---------- Data provided ----------

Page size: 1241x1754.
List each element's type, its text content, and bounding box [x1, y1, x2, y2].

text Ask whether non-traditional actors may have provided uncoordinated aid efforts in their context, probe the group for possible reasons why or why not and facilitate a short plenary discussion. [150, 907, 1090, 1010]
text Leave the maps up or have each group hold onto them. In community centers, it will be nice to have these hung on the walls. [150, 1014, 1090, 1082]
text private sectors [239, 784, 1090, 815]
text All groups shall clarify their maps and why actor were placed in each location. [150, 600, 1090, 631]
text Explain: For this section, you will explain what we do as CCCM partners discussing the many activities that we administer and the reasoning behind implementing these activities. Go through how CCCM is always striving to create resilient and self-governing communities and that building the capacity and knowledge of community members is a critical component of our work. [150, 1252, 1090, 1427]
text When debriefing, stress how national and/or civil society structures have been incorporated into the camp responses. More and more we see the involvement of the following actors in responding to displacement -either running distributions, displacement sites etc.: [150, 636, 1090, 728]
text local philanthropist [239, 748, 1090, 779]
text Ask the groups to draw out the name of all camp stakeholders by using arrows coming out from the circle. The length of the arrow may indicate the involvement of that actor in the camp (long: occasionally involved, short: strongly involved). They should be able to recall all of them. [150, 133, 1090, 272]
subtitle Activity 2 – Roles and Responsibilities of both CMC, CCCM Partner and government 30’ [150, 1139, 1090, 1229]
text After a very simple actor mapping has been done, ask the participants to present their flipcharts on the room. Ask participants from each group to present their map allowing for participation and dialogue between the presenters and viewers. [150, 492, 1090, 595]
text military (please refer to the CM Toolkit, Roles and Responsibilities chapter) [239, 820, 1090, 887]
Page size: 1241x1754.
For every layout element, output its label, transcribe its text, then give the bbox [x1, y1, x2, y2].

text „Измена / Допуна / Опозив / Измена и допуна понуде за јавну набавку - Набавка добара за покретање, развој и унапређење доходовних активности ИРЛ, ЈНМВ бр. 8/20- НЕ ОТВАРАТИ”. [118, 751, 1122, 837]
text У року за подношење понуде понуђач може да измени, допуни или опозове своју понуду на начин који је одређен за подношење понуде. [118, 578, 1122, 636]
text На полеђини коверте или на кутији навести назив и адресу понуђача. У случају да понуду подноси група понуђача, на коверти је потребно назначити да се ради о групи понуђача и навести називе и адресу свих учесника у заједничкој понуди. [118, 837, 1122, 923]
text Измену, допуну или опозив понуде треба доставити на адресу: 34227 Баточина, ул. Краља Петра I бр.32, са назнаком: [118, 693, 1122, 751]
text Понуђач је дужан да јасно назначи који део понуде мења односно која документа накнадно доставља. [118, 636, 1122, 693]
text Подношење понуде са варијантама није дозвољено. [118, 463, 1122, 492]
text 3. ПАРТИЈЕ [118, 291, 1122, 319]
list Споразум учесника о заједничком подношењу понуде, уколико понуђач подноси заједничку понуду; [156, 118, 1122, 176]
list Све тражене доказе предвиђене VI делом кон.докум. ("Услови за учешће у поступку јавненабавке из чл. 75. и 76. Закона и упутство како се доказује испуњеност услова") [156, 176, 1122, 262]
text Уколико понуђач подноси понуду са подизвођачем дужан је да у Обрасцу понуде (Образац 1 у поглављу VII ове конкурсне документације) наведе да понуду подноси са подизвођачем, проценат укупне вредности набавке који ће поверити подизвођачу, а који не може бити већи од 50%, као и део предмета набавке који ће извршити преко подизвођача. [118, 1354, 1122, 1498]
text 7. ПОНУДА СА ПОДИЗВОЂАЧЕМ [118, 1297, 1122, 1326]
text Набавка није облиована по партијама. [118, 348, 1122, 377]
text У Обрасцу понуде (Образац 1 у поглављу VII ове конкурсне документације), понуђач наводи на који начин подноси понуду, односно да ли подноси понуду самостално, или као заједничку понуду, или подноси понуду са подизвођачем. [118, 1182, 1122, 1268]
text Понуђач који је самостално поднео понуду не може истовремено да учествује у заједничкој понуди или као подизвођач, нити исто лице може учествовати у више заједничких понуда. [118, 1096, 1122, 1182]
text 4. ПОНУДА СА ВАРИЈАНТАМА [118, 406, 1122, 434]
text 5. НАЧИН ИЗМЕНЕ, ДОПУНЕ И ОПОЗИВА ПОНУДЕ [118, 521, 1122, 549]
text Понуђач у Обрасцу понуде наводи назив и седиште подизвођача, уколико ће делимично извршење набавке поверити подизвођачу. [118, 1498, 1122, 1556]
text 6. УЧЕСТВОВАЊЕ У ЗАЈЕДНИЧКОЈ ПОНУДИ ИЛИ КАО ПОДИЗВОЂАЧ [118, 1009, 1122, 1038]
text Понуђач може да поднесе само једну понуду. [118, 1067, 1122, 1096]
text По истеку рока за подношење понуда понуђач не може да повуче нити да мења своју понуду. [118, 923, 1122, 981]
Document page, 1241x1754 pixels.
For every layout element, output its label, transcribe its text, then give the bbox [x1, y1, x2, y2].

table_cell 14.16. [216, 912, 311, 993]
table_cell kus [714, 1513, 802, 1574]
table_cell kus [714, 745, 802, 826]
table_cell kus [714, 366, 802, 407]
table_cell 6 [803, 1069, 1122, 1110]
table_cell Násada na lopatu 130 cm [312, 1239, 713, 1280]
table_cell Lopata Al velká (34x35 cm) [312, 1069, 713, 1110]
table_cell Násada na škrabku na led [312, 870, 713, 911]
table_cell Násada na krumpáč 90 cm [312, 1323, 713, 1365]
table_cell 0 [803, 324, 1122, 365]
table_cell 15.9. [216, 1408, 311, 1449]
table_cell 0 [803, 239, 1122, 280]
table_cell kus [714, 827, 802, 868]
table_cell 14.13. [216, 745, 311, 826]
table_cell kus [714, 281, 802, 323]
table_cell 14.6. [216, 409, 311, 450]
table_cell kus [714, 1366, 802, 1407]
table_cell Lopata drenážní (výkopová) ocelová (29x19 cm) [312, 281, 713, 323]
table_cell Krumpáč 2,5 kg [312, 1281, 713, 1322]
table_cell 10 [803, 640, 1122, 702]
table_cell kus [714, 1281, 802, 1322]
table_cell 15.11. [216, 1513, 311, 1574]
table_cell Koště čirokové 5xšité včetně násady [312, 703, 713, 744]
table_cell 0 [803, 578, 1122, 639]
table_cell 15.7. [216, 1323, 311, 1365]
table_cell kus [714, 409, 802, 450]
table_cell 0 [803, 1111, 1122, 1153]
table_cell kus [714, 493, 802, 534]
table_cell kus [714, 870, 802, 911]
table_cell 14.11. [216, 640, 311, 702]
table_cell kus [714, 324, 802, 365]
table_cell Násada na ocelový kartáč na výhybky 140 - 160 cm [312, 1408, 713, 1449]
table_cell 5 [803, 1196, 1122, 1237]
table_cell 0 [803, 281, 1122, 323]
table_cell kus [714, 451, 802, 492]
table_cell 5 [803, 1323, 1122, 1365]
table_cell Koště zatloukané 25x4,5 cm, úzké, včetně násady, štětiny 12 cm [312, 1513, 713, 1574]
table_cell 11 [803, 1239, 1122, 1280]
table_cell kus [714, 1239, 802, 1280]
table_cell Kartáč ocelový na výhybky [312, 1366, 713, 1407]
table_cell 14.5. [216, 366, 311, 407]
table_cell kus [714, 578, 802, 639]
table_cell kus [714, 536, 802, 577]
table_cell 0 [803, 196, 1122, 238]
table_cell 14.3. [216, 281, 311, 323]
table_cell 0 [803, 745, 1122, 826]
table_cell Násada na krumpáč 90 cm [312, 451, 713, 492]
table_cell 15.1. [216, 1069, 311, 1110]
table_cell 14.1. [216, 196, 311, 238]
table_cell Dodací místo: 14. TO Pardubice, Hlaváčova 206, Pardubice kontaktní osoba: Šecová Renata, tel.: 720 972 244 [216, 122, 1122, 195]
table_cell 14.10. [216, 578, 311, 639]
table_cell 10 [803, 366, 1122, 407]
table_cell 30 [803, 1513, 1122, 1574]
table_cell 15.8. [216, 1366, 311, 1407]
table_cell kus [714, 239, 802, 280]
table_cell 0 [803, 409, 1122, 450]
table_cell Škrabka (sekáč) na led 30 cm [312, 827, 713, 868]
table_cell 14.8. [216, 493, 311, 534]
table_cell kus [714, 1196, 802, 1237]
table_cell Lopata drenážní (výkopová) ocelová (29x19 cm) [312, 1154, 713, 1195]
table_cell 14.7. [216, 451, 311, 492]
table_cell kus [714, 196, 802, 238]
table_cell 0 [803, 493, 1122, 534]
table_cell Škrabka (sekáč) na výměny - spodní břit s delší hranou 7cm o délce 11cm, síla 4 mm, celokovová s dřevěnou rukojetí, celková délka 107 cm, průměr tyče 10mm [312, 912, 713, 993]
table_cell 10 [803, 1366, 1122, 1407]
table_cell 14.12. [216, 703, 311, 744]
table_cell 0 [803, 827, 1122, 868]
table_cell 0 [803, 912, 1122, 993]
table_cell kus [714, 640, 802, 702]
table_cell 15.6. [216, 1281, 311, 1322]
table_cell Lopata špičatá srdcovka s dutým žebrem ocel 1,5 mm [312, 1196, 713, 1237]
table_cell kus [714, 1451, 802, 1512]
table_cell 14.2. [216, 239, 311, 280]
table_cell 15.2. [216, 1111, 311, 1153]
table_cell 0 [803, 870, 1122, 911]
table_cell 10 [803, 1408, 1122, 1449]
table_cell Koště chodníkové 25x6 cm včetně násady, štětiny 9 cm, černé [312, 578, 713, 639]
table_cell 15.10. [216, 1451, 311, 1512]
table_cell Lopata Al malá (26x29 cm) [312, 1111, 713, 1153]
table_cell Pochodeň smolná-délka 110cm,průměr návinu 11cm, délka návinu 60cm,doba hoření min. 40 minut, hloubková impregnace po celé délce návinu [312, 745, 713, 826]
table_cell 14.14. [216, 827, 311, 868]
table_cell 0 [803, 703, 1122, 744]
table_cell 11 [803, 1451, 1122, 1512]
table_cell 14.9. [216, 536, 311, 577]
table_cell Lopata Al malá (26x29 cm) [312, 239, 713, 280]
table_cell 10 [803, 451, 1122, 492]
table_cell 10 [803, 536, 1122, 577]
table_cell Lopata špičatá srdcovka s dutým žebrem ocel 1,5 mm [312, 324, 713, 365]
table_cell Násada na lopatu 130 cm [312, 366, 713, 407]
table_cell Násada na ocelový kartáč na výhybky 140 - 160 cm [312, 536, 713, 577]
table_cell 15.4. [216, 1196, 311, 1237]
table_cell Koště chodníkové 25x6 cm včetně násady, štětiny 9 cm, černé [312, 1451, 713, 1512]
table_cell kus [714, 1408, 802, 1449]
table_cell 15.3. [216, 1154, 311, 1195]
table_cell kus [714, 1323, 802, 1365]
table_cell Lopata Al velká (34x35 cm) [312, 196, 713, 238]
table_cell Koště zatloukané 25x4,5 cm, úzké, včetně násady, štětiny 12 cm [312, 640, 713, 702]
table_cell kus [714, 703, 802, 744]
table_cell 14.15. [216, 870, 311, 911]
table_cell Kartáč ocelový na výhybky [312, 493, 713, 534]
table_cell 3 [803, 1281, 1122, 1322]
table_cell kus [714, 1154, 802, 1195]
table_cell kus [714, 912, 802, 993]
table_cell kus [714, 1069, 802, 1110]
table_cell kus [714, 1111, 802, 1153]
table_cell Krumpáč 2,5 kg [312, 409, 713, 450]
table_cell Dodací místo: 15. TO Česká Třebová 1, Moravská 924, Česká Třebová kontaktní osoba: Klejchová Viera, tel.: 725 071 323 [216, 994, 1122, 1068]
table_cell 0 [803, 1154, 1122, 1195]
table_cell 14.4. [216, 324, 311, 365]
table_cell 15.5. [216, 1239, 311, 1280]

----------

**Task requirements:** Only lines with the word "lopatu" go in the answer. Take them all from the entries above.

**Answer box:**
table_cell Násada na lopatu 130 cm [312, 1239, 713, 1280]
table_cell Násada na lopatu 130 cm [312, 366, 713, 407]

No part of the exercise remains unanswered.